A chamada de William Carvalho à Seleção, numa altura em que Raul Meireles está sem competir há mês e meio e Miguel Veloso tem problemas num joelho, abre a possibilidade de o médio do Sporting ser um estreante titular, num jogo de enorme responsabilidade. Nesta sexta, Paulo Bento, que habitualmente é pouco avesso a aventuras, não quis abrir o jogo, sobre uma situação relativamente invulgar. 

A acontecer, porém, não seria inédita, nem na história da Seleção, nem no consulado do atual selecionador. É verdade que nem todos os antecedentes correram bem. Mas o balanço é amplamente positivo: os estreantes costumam sair por cima nos batismos de fogo.

Entre os 19 internacionais que já lançou nestes três anos, Paulo Bento promoveu diretamente ao onze dois estreantes absolutos em jogos de responsabilidade: João Pereira teve o batismo no primeiro jogo do selecionador, a vitória de tudo ou nada sobre a Dinamarca, e nunca mais deixou de contar com a confiança de Paulo Bento. Curiosamente, foi a lesão de João Pereira que forçou o selecionador proceder ao segundo batismo, dando a titularidade a André Almeida no recente jogo com Israel, quando Portugal ainda sonhava com o apuramento direto. Nesse caso, o empate acabou por amargar a estreia, embora o desempenho do lateral tenha sido aprovado.

Jogar como no clube

Outros estreantes em jogos a doer da Seleção deixam a mensagem: o mais importante é controlar a ansiedade e sentir rapidamente que tem a confiança do grupo e do líder. Alex, ex-Benfica e V. Guimarães, tem excelentes memórias do seu primeiro jogo: um Portugal-Eslováquia determinante na caminhada para o Mundial 2006. Na Luz, em junho de 2005, Alex beneficiou das ausências de Miguel e Paulo Ferreira e contribuiu para uma vitória por 2-0 que deixou a qualificação bem encaminhada: «Foi um dia diferente. Era uma estreia, e eu não tinha um percurso nas camadas jovens. Durante a semana senti-me bastante acarinhado, mas o dia do jogo foi de algum nervosismo. Foi tudo muito intenso, os minutos iniciais, o aquecimento, a emoção do hino. Depois, aos poucos, as sensações tornaram-se iguais às de qualquer outro jogo», conta o atual treinador do FC Felgueiras 1932.

__________________________________________________

**TAREFAS:**
1. Traduza para o inglês esta frase do artigo: "É verdade que nem todos os antecedentes correram bem."
2. Redija a continuação do artigo sobre os estreantes na Seleção, começando logo após a última frase apresentada.

**MATERIAL:**
__________________________________________________

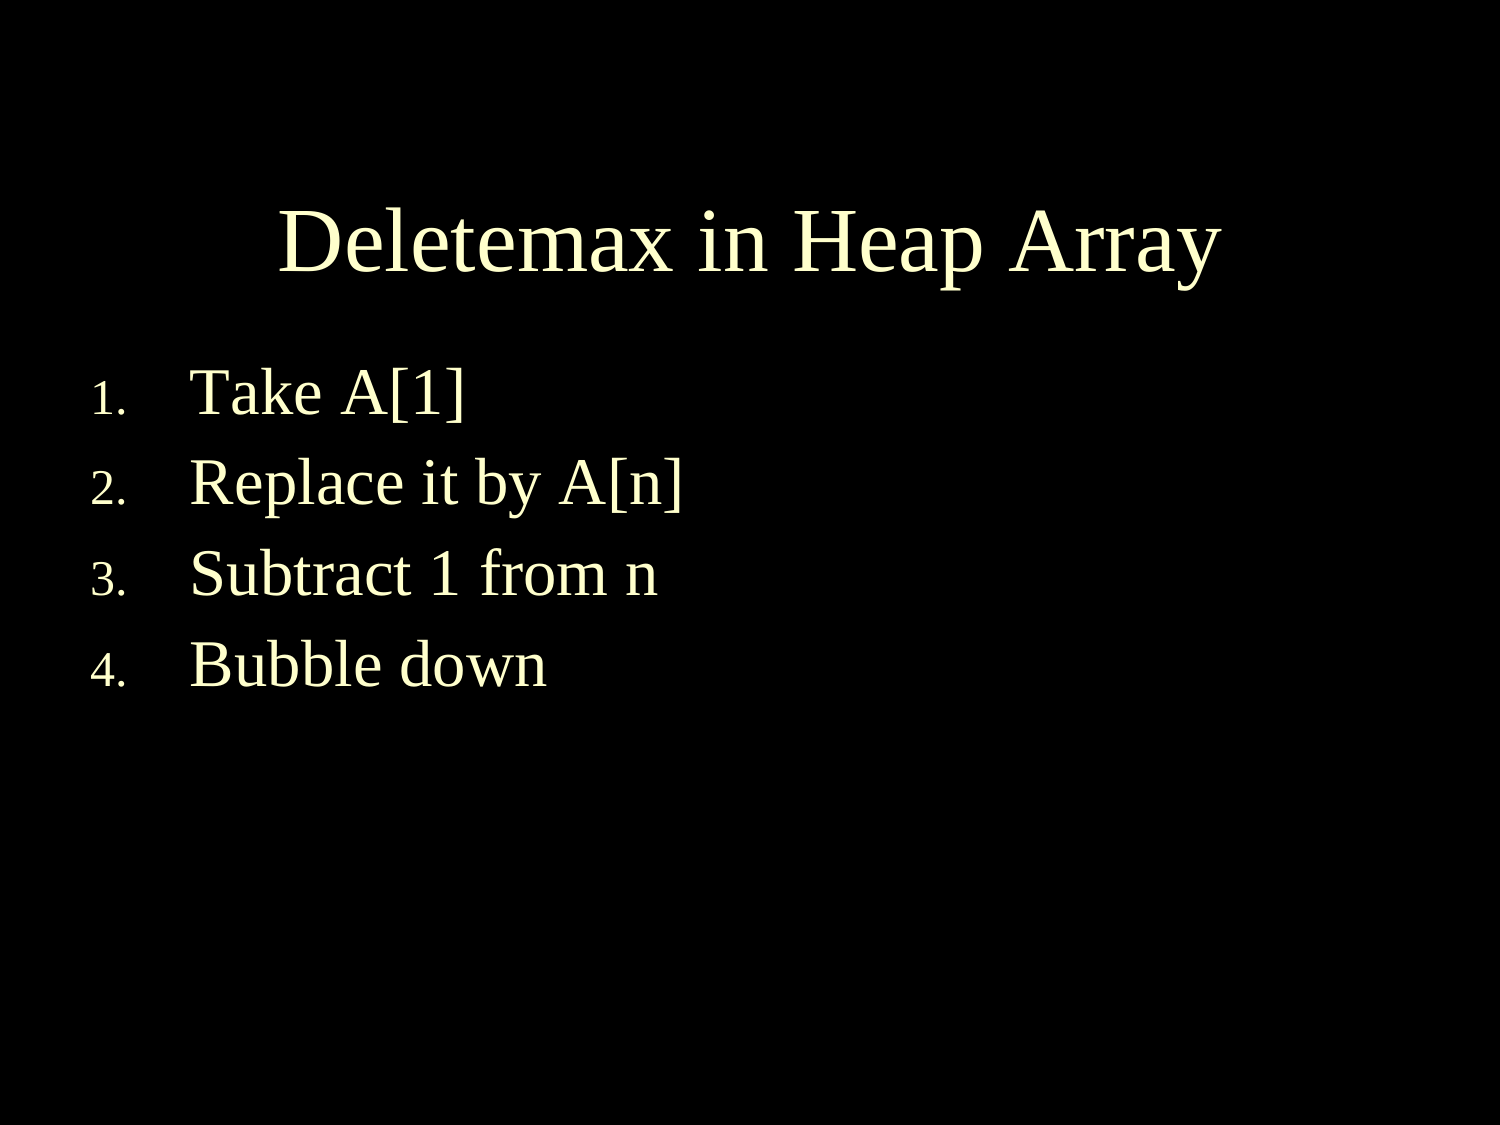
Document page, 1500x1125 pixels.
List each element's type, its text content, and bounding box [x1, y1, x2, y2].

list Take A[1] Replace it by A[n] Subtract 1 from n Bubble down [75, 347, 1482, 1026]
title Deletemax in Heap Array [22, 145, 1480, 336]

__________________________________________________

**RESPOSTAS:**
1. It is true that not all the precedents turned out well.

2.
A confirmação de que seria titular não apanhou o lateral vimaranense de surpresa: «Durante a semana comecei a perceber que tinha hipóteses e alguns jogadores mais experientes iam-me dando feedback positivo, como foi o caso de uma conversa com o Costinha. Na noite anterior ao jogo dormi normalmente. Não tinha certezas, mas achava que tinha grandes chances» lembra, antes de deixar a chave para uma boa experiência: «Nunca fui tratado como um estranho, senti-me sempre apoiado. E Scolari, desde o primeiro dia, mostrou estar do meu lado. Encorajou-me sempre, em conversa individual ou perante o grupo. Às vezes pode ser um erro pedir a um recém-chegado mais do que está habituado a fazer no seu clube, mas Scolari nunca me exigiu mais do que aquilo que fazia no Vitória. Essa atitude contribuiu para um dos dias mais felizes da minha vida profissional», sublinha.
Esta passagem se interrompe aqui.